Slightly further to the north will be the St Francis Park apartments by MWA Architects, which will include 106 affordable units on St Francis Park, which was recently sold by the adjacent church. The project by Catholic Charities and Home Forward first went before the Design Commission for advice in late 2014, with a design that included an exterior almost entirely comprised of fiber cement board and batten siding. When the project returned for its first Design Review hearing in October the fiber cement had been replaced with ribbed metal siding, at a not insignificant additional cost. At a time of a declared housing emergency the project raises a question that is likely to become increasingly prominent: is it better to spend finite housing dollars on delivering high quality affordable housing, that blends in with its market rate neighbors (the strategy used in the Pearl); or should the dollars be used to deliver as much housing as possible?
Just as the Central Eastside has become more popular to live in, more and more companies are choosing to locate in the area. For a time there was an ample supply of disused warehouses that could be converted into so called ‘creative office’ space. With fewer old heavy timber buildings left to convert, the strategy now seems to be to build new ones. 811 Stark by Works Partnership follows on from their recently completed FrameWork building, and will offer 24,000 sq ft of office space with an exposed wood structure.
At 240 SE Clay Street, Killian Pacific are building on another site left long vacant following a fire. Clay Creative by Mackenzie (pictured at the top of this post) will offer 60,000 square feet of office space, also with exposed heavy timber framing. At the perimeter of its parking lot the project will incorporate portions of the walls from the original Taylor Electric building warehouse. The construction of so much office space in an industrial zone would not be possible absent the adoption of the Employment Opportunity Subarea (EOS) in 2006, which allows the creation of up to 60,000 square feet of “industrial office” in a small area of the Central Eastside (outlined in orange in the map above). The EOS undoubtedly helped contribute to the job growth the Central Eastside saw throughout the recession, though many of those jobs were in fields such as design and software engineering, not traditionally located in the area.

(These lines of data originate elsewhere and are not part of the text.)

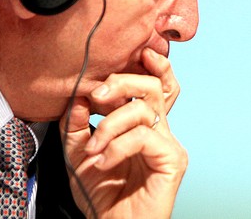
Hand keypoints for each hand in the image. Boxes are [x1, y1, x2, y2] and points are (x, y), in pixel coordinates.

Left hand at [60, 48, 187, 218]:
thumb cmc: (102, 195)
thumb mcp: (79, 154)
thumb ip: (78, 126)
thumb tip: (78, 97)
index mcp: (143, 125)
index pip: (156, 86)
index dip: (152, 66)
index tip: (134, 55)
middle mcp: (159, 129)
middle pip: (154, 86)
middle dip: (124, 81)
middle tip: (96, 95)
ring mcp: (168, 143)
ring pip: (145, 108)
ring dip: (111, 124)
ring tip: (93, 148)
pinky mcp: (172, 159)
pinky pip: (143, 137)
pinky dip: (117, 146)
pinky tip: (103, 161)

As part of the ongoing (and seemingly never ending) Comprehensive Plan update the SE Quadrant Plan went before the City Council in July. The plan will help shape of the district for the next 20 years, and will result in significant revisions to the zoning code. When the Council was asked whether its priority was to prioritize job growth in the district, protect existing industrial users or to allow the district to soak up part of the region's housing demand it appeared to say “yes” in an effort to please everyone.
The most controversial part of the plan was expansion of the EOS, which will allow new office buildings throughout the district. Those who were most skeptical about the expansion were the traditional industrial users, many of whom had located in the district in the ‘80s or ‘90s when space was cheap to lease or buy. Today the Central Eastside is an increasingly desirable area to build residences or offices in, and industrial users are feeling squeezed. When Euclidean Zoning began in the early 20th century its purpose was to minimize the impact of industrial uses on residential areas. As the Bureau of Planning & Sustainability begins work on a new zoning code for the area, based on the SE Quadrant Plan, the biggest question will be whether the they can craft a code that minimizes the impact of residential uses on industrial areas.